While the walk to the first “knob” is not particularly interesting, or if it is, I was so busy watching for mud that I missed it, the view from the knob is amazing.  If the mountains had snow covered peaks in the distance, I would feel like we were on the set of The Sound of Music.

The first knob has a view of the second knob, which appears far away.  A huge cross looms up on the hill and we wonder what’s up there.  We enjoy the view a bit longer and then continue up to Huckleberry Knob.  We are upon it in no time–the distance is far less than what we thought from down below.  Oddly, the giant cross turns out to be a rather small.  So much so that we walk around the knob looking for the giant cross we saw from below.  I just recently relearned that looking up at something makes it appear larger, but this seems ridiculous.  Neither one of us can believe the 3’ cross that marks the grave of a man that died by getting drunk on the mountain and dying of exposure is the same cross we saw from below, but it has to be.

We run into a couple of women we saw at breakfast who are also enjoying the view.  We take turns taking pictures of each other.  It’s an incredibly beautiful day, but it’s noon and the lighting is not good for taking pictures.

_Challenge_:
Can you retype the whole hike passage word for word? The rows have nothing to do with the hike passage.

_Supplied records_:

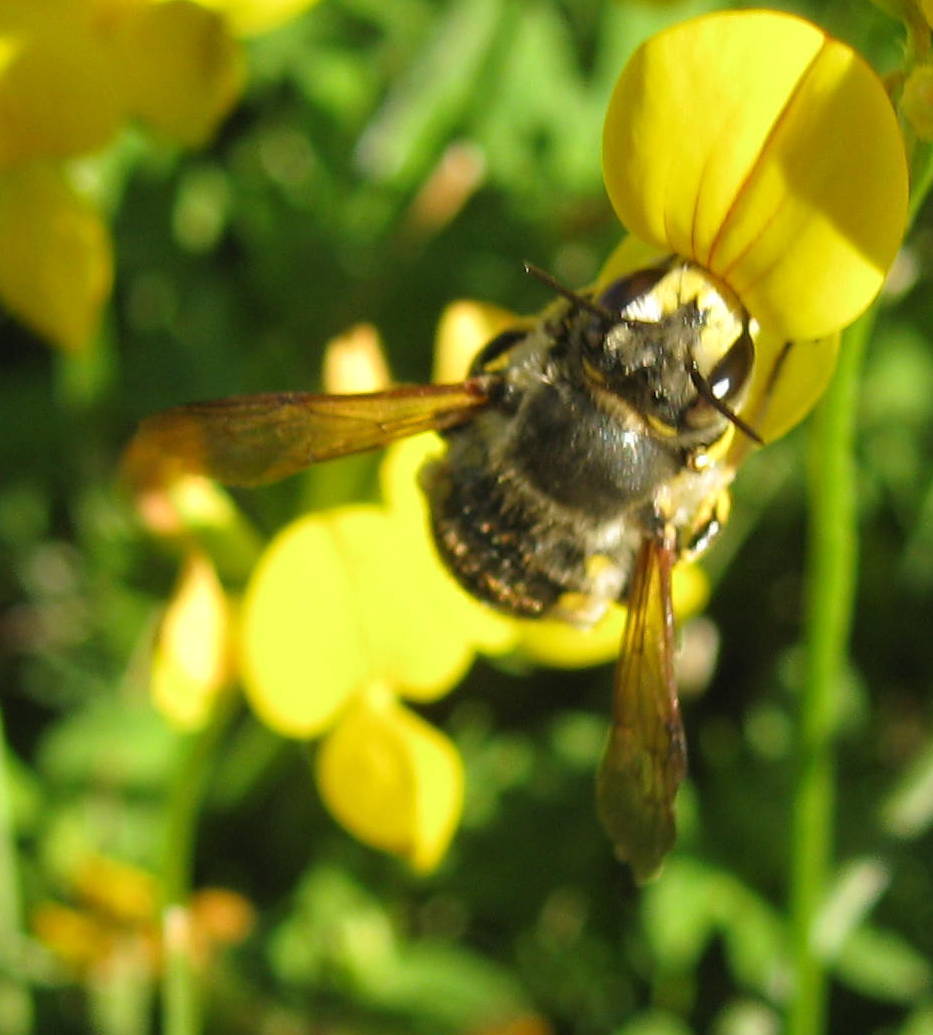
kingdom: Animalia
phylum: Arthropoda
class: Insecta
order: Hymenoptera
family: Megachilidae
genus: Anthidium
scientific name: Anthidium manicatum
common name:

_Response_:
While the walk to the first “knob” is not particularly interesting, or if it is, I was so busy watching for mud that I missed it, the view from the knob is amazing.  If the mountains had snow covered peaks in the distance, I would feel like we were on the set of The Sound of Music.

The first knob has a view of the second knob, which appears far away.  A huge cross looms up on the hill and we wonder what’s up there.  We enjoy the view a bit longer and then continue up to Huckleberry Knob.  We are upon it in no time–the distance is far less than what we thought from down below.  Oddly, the giant cross turns out to be a rather small.  So much so that we walk around the knob looking for the giant cross we saw from below.  I just recently relearned that looking up at something makes it appear larger, but this seems ridiculous.  Neither one of us can believe the 3’ cross that marks the grave of a man that died by getting drunk on the mountain and dying of exposure is the same cross we saw from below, but it has to be.

We run into a couple of women we saw at breakfast who are also enjoying the view.  We take turns taking pictures of each other.  It’s an incredibly beautiful day, but it’s noon and the lighting is not good for taking pictures.